En un mundo desigual, se podría argumentar que Chile, con su "chilean way", aspira a ser un país desarrollado para 2018. De hecho, al observar las relaciones laborales en Europa, Chile ya es considerado un país desarrollado y un modelo a seguir para enfrentar la crisis económica y los desafíos de la globalización.

Sin embargo, ¿a qué costo se logra este "desarrollo"? En un contexto nacional marcado por la crisis económica, donde la tasa de desempleo juvenil bordea el 30%, es crucial analizar las condiciones laborales que se imponen a los trabajadores.

Flexibilidad e Intensidad Laboral: El Caso Fiat

En el curso del 2010, Fiat prometió un plan de inversiones ("Fabbrica Italia") para las plantas de Pomigliano (700 millones de euro) y de Mirafiori (1000 millones de euro), con el objetivo de mantener y aumentar la producción de autos en Italia.

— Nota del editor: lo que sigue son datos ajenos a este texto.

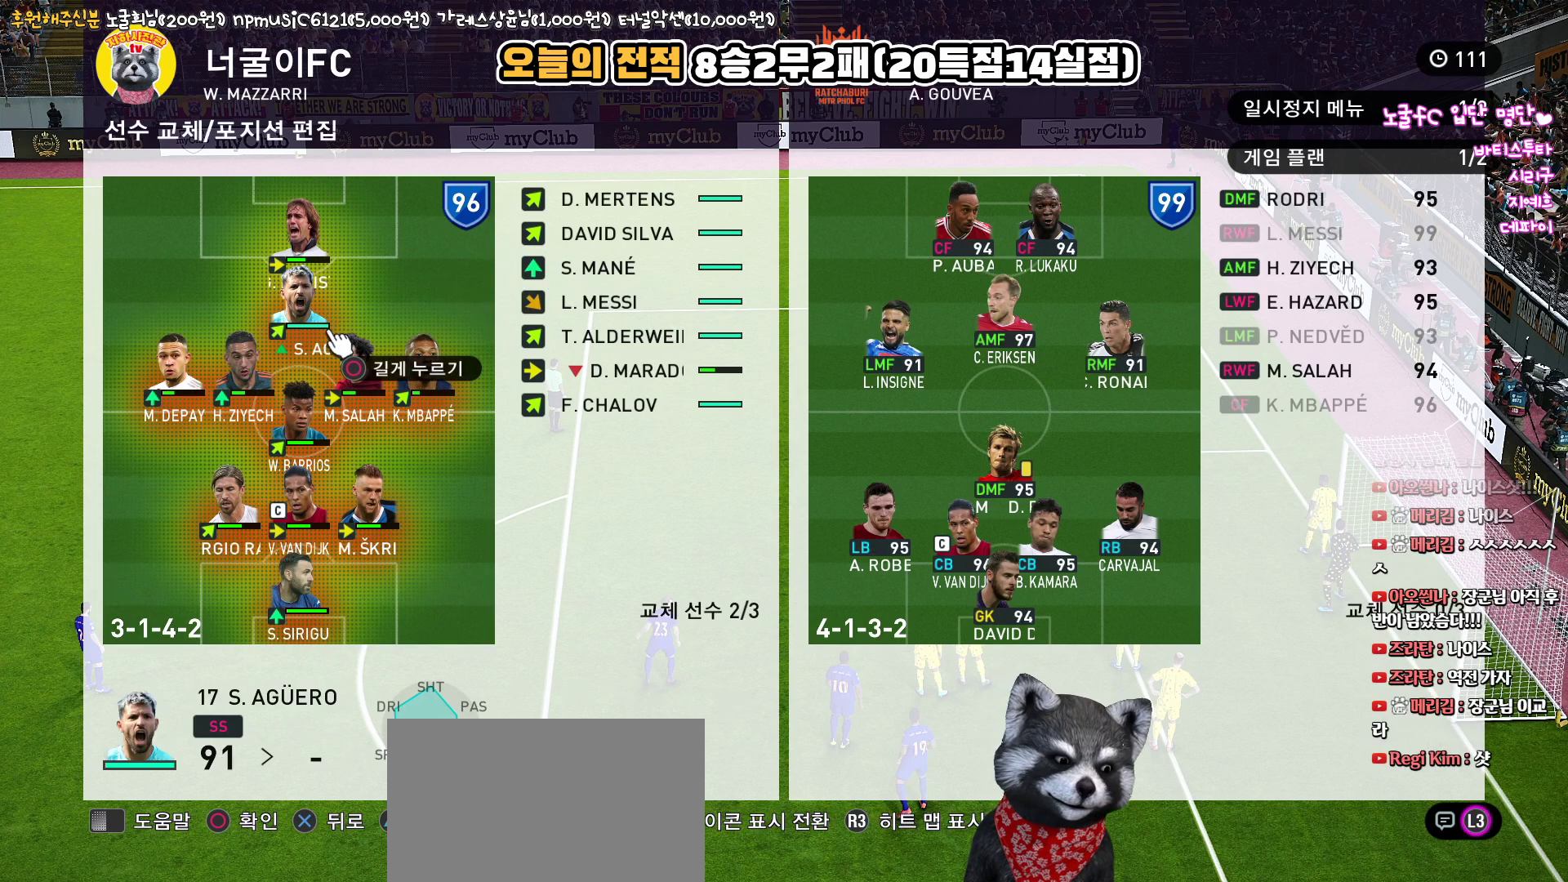
{"buttons": [], "left_stick": "center", "right_stick": "center", "events": [[67, "DPAD_DOWN", "up"], [167, "DPAD_LEFT", "down"], [283, "DPAD_LEFT", "up"]]}
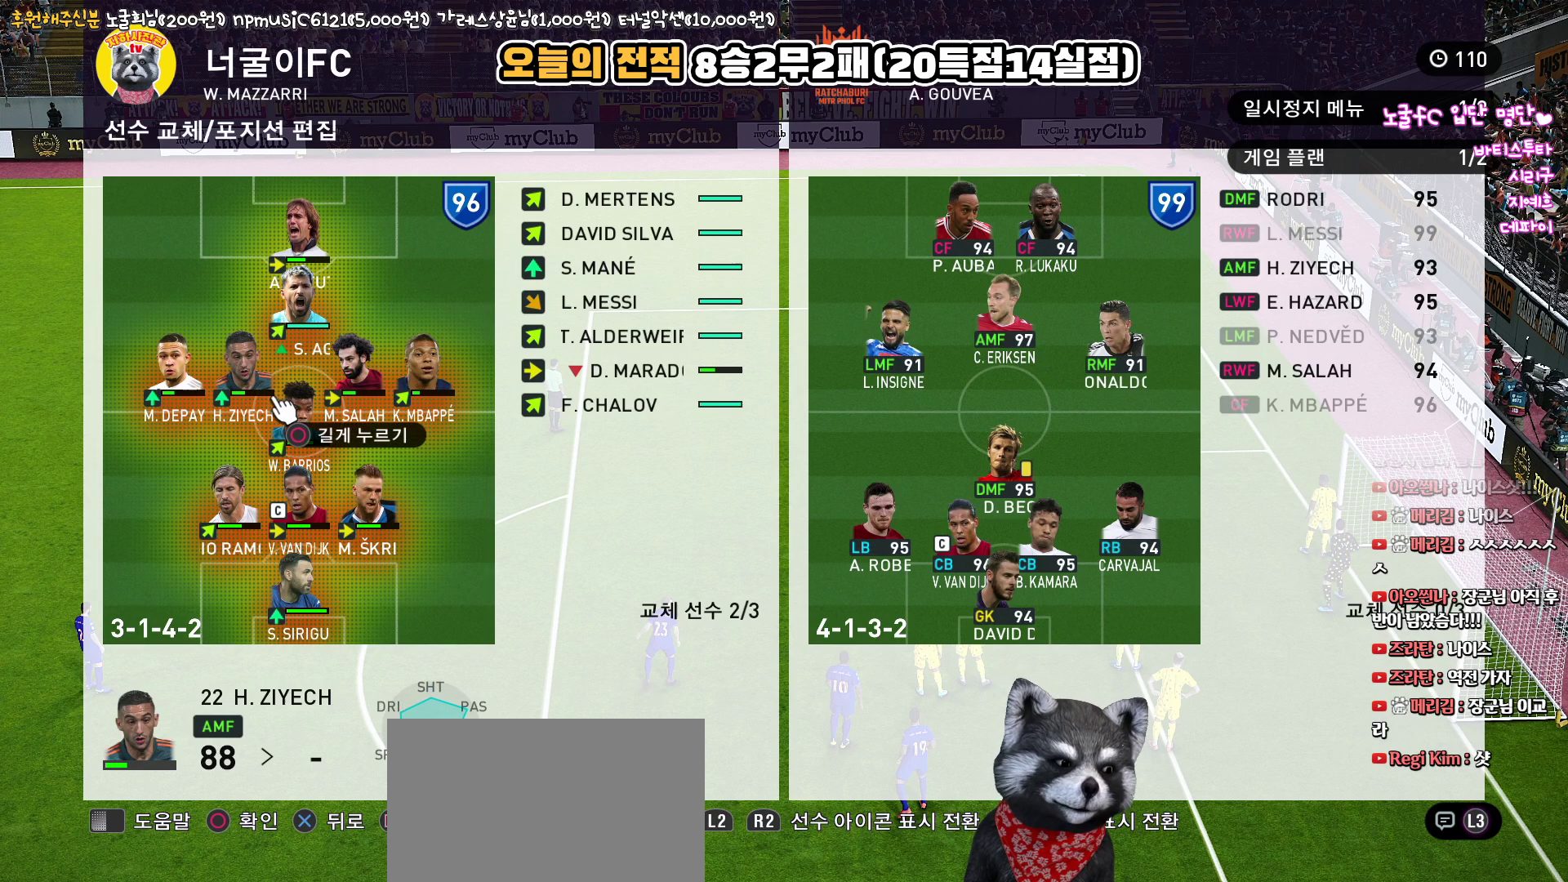
{"buttons": [], "left_stick": "center", "right_stick": "center", "events": [[250, "DPAD_LEFT", "down"], [333, "DPAD_LEFT", "up"]]}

Este proyecto buscaba mantener empleos en vez de deslocalizar al exterior. Pero, ¿qué implicaciones tenía este acuerdo para los trabajadores?

Estos acuerdos proponían:

  • Un aumento del grado de flexibilidad e intensidad en el uso de la mano de obra.
  • Una radical reforma del sistema de relaciones laborales.

Algunas de las medidas propuestas incluían:

  • La empresa podrá disponer de 120 horas extras obligatorias por trabajador (el Contrato colectivo del sector prevé actualmente 40 horas extras obligatorias).
  • La empresa reorganizará el horario laboral pudiendo elegir esquemas de 3 turnos de trabajo de 8 horas diarias, o de 2 turnos de trabajo de 10 horas diarias.
  • Introducción de los sistemas WCM (World Class Manufacturing) y Ergo UAS (Universal Analyzing System) para mejorar las prestaciones de los trabajadores.
  • Reducción de las pausas a disposición del trabajador empleado en las “líneas de montaje”: antes eran 40 minutos, ahora 30.
  • Solo los sindicatos que firman dichos acuerdos tendrán derecho a ser representados en los comités de delegados sindicales (RSU).
  • Fiat constituirá para las 2 plantas 2 nuevas “razones sociales” que no se asociarán a Confindustria.

La Fiom (Federación Empleados y Obreros Metalúrgicos), el sindicato más representativo del sector con cerca de 370.000 inscritos, no ha firmado y por eso no tendrá representación alguna en las dos empresas. Además, y muy significativamente, ese día junto a los trabajadores del sector marcharon estudiantes, precarios de todos sectores, políticos e intelectuales. Utilizando el eslogan “El trabajo es un bien común”. La huelga del 28 apuntó a movilizar a todos los sectores sociales afectados por la precarización y las lógicas neoliberales.

El "Chilean Way": ¿Un Modelo a Seguir?

¿Es este el "chilean way" que se pregona? ¿Cómo no recordar lo que pasa en nuestro país en casos como el de BCI o FASA?

BCI dispone, a partir de 1992, de un instrumento llamado “Manual de Beneficios” que unilateralmente fija beneficios económicos y normativos sin que los trabajadores puedan proponer algo autónomamente. En las “negociaciones” que se llevan a cabo en la empresa, para el sindicato se trata simplemente de aceptar lo que establece el Manual.

La Discusión Europea: Modernización o Precarización

En Italia, Gobierno, empresarios y parte de los sindicatos hablan de “modernización de las relaciones laborales”, de “cambios necesarios para enfrentar los desafíos que plantea la globalización”, y los trabajadores están divididos.

En todo ámbito de nuestra vida el pensamiento dominante neoliberal nos dice que existen exigencias de competitividad, de costos, de precios que debemos aceptar y respetar: no podemos decidir, por ejemplo, sobre cómo y cuánto trabajar, cuánto ganar, qué y cómo estudiar, qué producir, cómo movernos en las ciudades, etc.

¿Quién Decide?

¿Quién decide de las condiciones laborales y productivas? ¿La empresa unilateralmente con sus sindicatos de cómodo? ¿O la negociación con los trabajadores organizados en sindicatos autónomos, representativos y democráticos? ¿Quién decide, además, las políticas económicas, educativas, ambientales del país? ¿Las empresas, el lucro, el mercado?

Es fundamental cuestionar quién tiene el poder de decisión sobre las condiciones laborales y las políticas que afectan a los trabajadores. La autonomía y la representación democrática son cruciales para garantizar un equilibrio justo en las relaciones laborales.